ABSTRACT

The third chapter analyzes the current global situation of waste-to-energy (WtE) technologies, combustion processes, gasification, plasma gasification, and pyrolysis. The emphasis is mainly on the combustion process, especially that using moving grates, since it is the dominant technology in the majority of existing WtE plants worldwide. The first part of the chapter describes the combustion process–based WtE plant (with images of the relevant process flow diagrams and equipment). The main elements that are presented in depth are the bunker, control room, combustion chamber (including types of moving grates, rotary kiln, and fluidized bed), boiler, steam turbine/generator, condensers, district heating, district cooling, electrical system, bottom ash, state-of-the-art air pollution control systems (different flue-gas cleaning technologies/scrubbers, SNCR/SCR, fly-ash treatment via stabilization or solidification, etc.), and stack. Many photographs and illustrations of the parts of a combustion-based WtE plant are included.
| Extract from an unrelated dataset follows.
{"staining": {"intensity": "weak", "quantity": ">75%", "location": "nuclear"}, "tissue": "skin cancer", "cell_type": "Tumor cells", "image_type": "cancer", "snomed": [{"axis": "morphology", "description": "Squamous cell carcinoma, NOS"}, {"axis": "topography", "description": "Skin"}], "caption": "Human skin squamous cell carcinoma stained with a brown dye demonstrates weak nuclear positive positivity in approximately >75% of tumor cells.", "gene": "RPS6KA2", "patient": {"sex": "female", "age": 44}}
Finally, the R1 mathematical formula related to new high electrical efficiency WtE plants in Europe is analyzed (according to EU Directive 2008/98), in order to determine when a waste combustion installation is considered an energy recovery operation. The second part of the chapter describes alternative thermal treatment (ATT) technologies: pyrolysis, gasification, and plasma gasification, with accompanying photographs, tables of technical data, flow charts from different suppliers, and case studies from technical visits made by the author to a pyrolysis plant in India and a plasma gasification pilot plant in South Korea.